-- Jobs --
[1] From the forum thread on ALSA xrun errors, copy out everything from "Hey thanks for" down to "my last post)".
[2] Rewrite the paragraph in the forum thread on ALSA xrun errors that begins "I also built it gradually" in fewer words, keeping its main facts.

-- Selected passage --
## Begin
Expression 'alsa_snd_pcm_poll_descriptors_revents( self->pcm, pfds, self->nfds, &revents )' failed in 'src/hostapi/alsa/pa_linux_alsa.c', line: 3665
Expression 'PaAlsaStreamComponent_EndPolling( &self->capture, capturePfds, &pollCapture, &xrun )' failed in 'src/hostapi/alsa/pa_linux_alsa.c', line: 3887
Expression 'PaAlsaStream_WaitForFrames( stream, &framesAvail, &xrun )' failed in 'src/hostapi/alsa/pa_linux_alsa.c', line: 4285

If I remember rightly xrun is a buffer underun.

If you can just start vanilla with PiOS lite and the respeaker driver and just test the install with just aplay / arecord.
Then install rhasspy, you using docker?
As you need to share the /etc/asound.conf into the container and keep all at default.

Start simple and build up but prob something to do with driver or /etc/asound.conf or docker if using.

One of those I guess

Hey thanks for getting back!

So, xrun refers to SND_PCM_STATE_XRUN ALSA project - the C library reference: PCM Interface
which means overrun for recording and underrun for playing (that’s why the X there). In our case it’s referring to the first case.

I confirm you I’m running all of this on a clean setup exactly like you mentioned (headless fresh Raspberry Pi OS Lite) and with just docker/docker-compose/seeed drivers setup.

Also about my current setup: I don’t need to mount /etc/asound.conf into the container since I’m connecting to the host’s pulse instance through the alsa plugin (this setup is described in the rhasspy github link I wrote in my last post)

I also built it gradually as you said, in fact initially works fine but it breaks after a while. I’ve been doing some reading and I’m starting to believe it’s due to the whole stop-and-go when it comes to recording and playing.
## End
-- Information shown --
## Begin
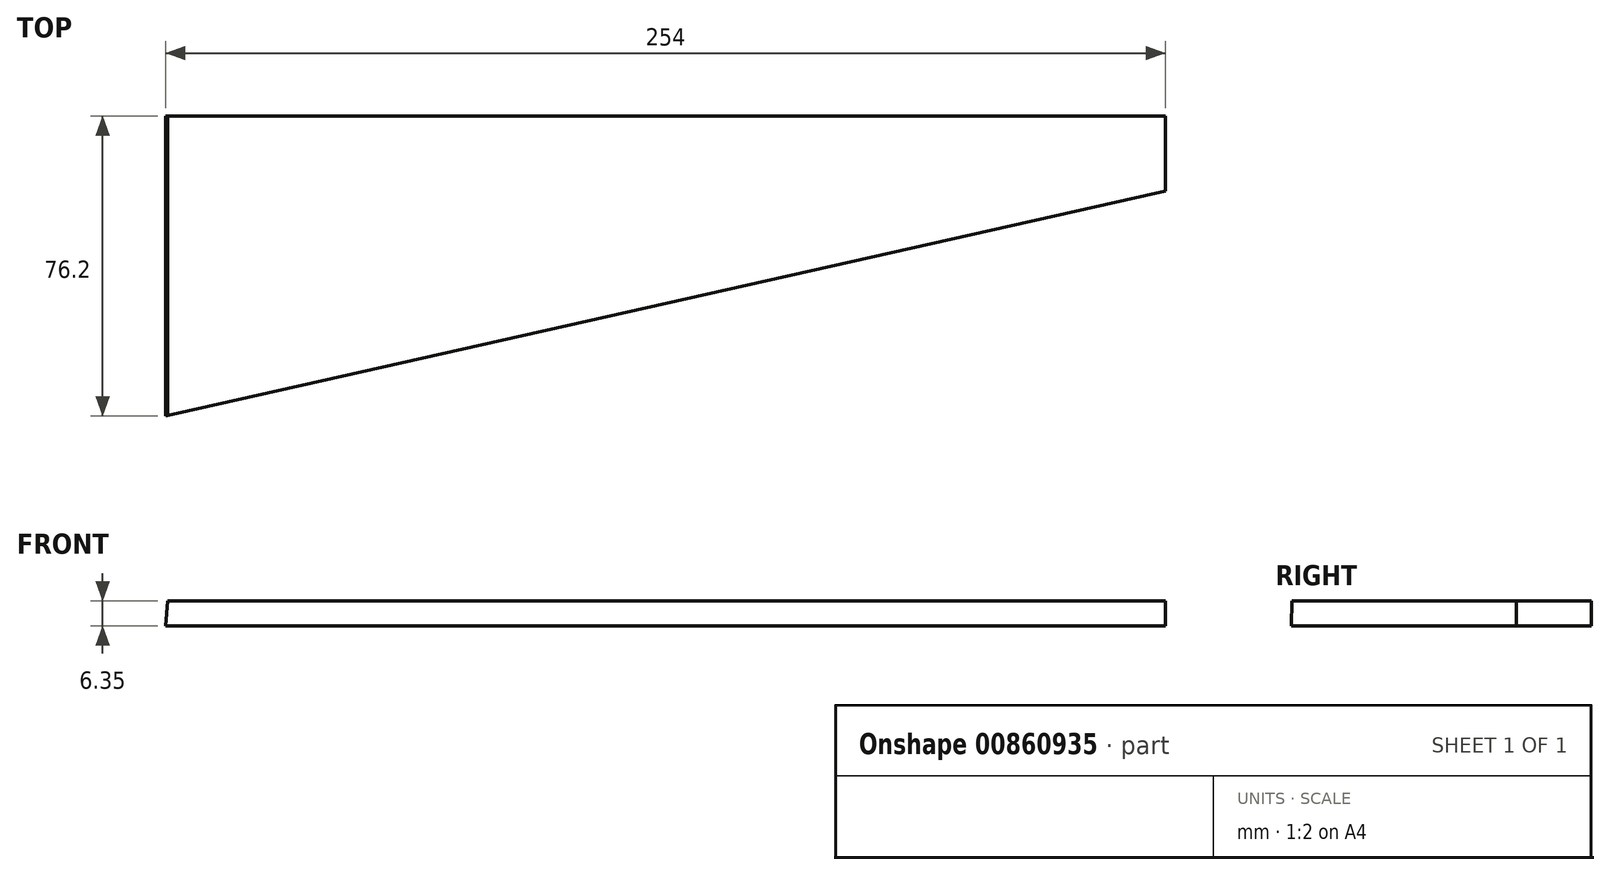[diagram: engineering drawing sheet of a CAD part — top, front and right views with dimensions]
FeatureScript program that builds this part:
## End
-- Answers to the exercises --
[1]
Hey thanks for getting back!

So, xrun refers to SND_PCM_STATE_XRUN ALSA project - the C library reference: PCM Interface
which means overrun for recording and underrun for playing (that’s why the X there). In our case it’s referring to the first case.

I confirm you I’m running all of this on a clean setup exactly like you mentioned (headless fresh Raspberry Pi OS Lite) and with just docker/docker-compose/seeed drivers setup.

Also about my current setup: I don’t need to mount /etc/asound.conf into the container since I’m connecting to the host’s pulse instance through the alsa plugin (this setup is described in the rhasspy github link I wrote in my last post)

[2] I built the setup up step by step. It works at first but breaks after a while. From my reading, I suspect the repeated starting and stopping of recording and playback.